⟨
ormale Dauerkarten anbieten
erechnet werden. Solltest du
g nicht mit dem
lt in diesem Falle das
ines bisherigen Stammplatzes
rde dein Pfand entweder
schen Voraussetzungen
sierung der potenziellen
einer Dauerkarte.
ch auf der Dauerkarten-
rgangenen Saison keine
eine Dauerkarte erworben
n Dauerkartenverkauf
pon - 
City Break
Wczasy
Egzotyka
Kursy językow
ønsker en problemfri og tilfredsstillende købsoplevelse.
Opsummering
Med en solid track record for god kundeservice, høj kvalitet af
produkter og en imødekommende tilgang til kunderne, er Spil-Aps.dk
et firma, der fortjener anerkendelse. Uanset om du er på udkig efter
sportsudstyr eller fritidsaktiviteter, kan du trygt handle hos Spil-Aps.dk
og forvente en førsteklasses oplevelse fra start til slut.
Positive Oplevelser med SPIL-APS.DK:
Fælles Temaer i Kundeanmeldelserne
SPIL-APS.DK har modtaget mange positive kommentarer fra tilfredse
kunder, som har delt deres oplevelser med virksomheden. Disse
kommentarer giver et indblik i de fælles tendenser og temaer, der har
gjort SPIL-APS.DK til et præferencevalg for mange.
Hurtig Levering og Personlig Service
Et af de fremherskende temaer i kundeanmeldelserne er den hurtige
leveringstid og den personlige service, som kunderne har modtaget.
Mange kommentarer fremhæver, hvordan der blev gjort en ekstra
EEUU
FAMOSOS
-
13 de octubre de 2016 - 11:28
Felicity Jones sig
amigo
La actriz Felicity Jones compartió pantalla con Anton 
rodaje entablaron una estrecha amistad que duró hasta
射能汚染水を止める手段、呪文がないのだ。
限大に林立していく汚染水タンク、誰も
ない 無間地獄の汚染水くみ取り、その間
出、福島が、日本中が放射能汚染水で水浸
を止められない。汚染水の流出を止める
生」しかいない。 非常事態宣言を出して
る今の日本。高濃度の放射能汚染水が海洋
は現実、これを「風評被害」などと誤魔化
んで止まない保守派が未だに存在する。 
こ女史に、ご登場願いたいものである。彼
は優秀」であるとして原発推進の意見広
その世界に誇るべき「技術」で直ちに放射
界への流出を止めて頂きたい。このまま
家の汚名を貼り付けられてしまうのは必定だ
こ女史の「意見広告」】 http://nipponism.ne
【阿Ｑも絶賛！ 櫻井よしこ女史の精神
⟩
WHAT YOU HAVE TO DO
Check every line of the records above for the string "gjort". Copy those that hold it.

TASK RESULT
gjort SPIL-APS.DK til et præferencevalg for mange.
Mange kommentarer fremhæver, hvordan der blev gjort en ekstra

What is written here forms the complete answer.